Textauszug
▼▼▼
Die Wehrbeauftragte Eva Högl (SPD) schlägt vor, alle jungen Menschen eines Jahrgangs zur Musterung einzuladen. So soll Nachwuchs für die Bundeswehr gewonnen werden. Thomas Schwappacher vom Bundeswehrverband findet den Ansatz gut, der müsse politisch diskutiert werden. Es sei aber fraglich, ob man das zeitnah umsetzen könne.

Die Überlegungen der Wehrbeauftragten des Bundestags, Eva Högl (SPD), zur Wiedereinführung der Musterung hält Thomas Schwappacher vom Bundeswehrverband für überlegenswert. "Den Gedanken, der dazu beiträgt, die Bundeswehr unbürokratisch in Kontakt mit potenziellen Bewerbern zu bringen, den bewerten wir schon als positiv", sagt der stellvertretende Vorsitzende des Verbands.

Bundeswehrverband: Kapazitäten für Musterung fehlen

 

Allerdings sei es fraglich, ob die Bundeswehr eine solche Wiedereinführung der Musterung für alle jungen Menschen eines Jahrgangs zeitnah umsetzen könne. Und Schwappacher betont: "Eine Musterung, wie wir sie zu den Zeiten der Wehrpflicht hatten (...), kann die Bundeswehr derzeit gar nicht mehr durchführen." Dazu fehlten die Kapazitäten.

Dennoch müsse der Vorschlag der Wehrbeauftragten politisch und mit der Gesellschaft diskutiert werden. Die Bundeswehr brauche gut ausgebildete Soldatinnen und Soldaten. Von der Möglichkeit des freiwilligen Wehrdienstes würden aktuell zu wenige Menschen Gebrauch machen, so der Vize-Vorsitzende des Bundeswehrverbands.
▲▲▲
Aufgabenstellung
A. Kannst du den Absatz im Text zur Musterung, der mit „Allerdings sei es fraglich“ beginnt, als knappe Stichpunktliste mit seinen wichtigsten Fakten wiedergeben?
B. Wie könnte der Text zur Musterung nach seinem letzten Satz weitergehen? Liefere eine passende Fortsetzung.

Angezeigte Daten
▼▼▼
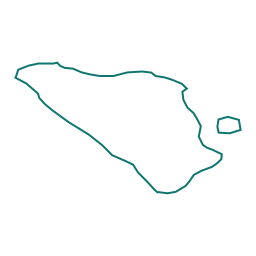 Härnösand, Västernorrland, Sweden
{"feature_id": "70781695B20063345867362", "entity_name": "Härnösand", "entity_type": "district", "adm_level": 2, "iso_a3": "SWE", "parent_name": "Sweden", "parent_adm1": "Västernorrland", "projection": "natural_earth1", "projection_center": [17.682, 62.713], "detail": "fine", "context": "isolated", "style": "outline", "palette": "teal", "viewbox_px": 256, "rotation_deg": 0, "n_neighbors": 0, "source": "geoboundaries", "source_scale": "gbopen_adm2", "svg_char_len": 903}
<svg xmlns="http://www.w3.org/2000/svg" viewBox="0 0 256 256"><path d="M57.4,62.7L53.5,63.5L38.4,63.5L28.4,65.7L18.3,69.7L15.8,77.1L15.4,77.6L16.2,78.1L26.2,83.4L38.0,93.6L39.3,98.0L44.7,103.9L52.2,110.2L68.7,122.2L88.8,134.6L102.1,145.1L112.2,155.2L126.3,161.4L133.1,164.7L138.0,172.4L149.3,183.9L154.1,189.4L157.6,192.4L158.4,192.1L167.6,193.3L175.8,191.8L185.5,186.0L189.6,181.1L193.7,175.0L201.4,170.8L212.1,166.8L217.3,163.1L221.3,159.2L221.8,154.3L212.6,149.8L207.0,147.7L202.9,144.9L198.8,136.7L200.8,126.1L196.7,118.3L193.6,113.1L187.5,107.7L183.4,99.9L182.4,91.7L186.8,88.6L181.8,83.8L171.4,79.5L164.5,77.4L155.7,76.0L151.3,72.6L142.0,71.5L127.5,72.4L113.4,76.0L99.8,76.0L90.5,74.5L81.7,72.4L72.8,68.6L64.8,67.9L60.4,66.0L57.6,63.2L57.4,62.7ZM218.5,119.5L217.4,126.8L218.6,132.6L229.6,133.3L240.6,129.9L238.9,119.9L227.8,116.8L218.5,119.5Z" fill="none" stroke="#0f766e" stroke-width="2"/></svg>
▲▲▲
Lösungen
A.
- Es ist fraglich, ob die Bundeswehr eine Musterung aller jungen Menschen eines Jahrgangs zeitnah umsetzen kann.
- Laut Schwappacher kann sie eine Musterung wie zu Zeiten der Wehrpflicht derzeit gar nicht mehr durchführen.
- Dafür fehlen die Kapazitäten.

B.
Hintergrund

Wehrbeauftragte schlägt Rückkehr der Musterung vor

Mit Blick auf die Nachwuchsgewinnung der Bundeswehr hat die Wehrbeauftragte Eva Högl (SPD) vorgeschlagen, künftig alle jungen Menschen eines Jahrgangs zur Musterung einzuladen. In einem Interview des Nachrichtenportals "t-online" sprach sie sich gegen eine Rückkehr zur Wehrpflicht aus. Aber die Idee eines verpflichtenden "Dienstjahres für Deutschland", das im zivilen oder militärischen Bereich abgeleistet werden könne, finde sie
"diskussionswürdig".

"Man könnte wie in Schweden einen gesamten Jahrgang junger Leute für die Bundeswehr zur Musterung einladen. Und sie dann, sofern sie wehrfähig sind, selbst entscheiden lassen, ob sie sich engagieren wollen oder nicht." Diese Musterung sollte sich dann an alle Geschlechter richten, forderte Högl.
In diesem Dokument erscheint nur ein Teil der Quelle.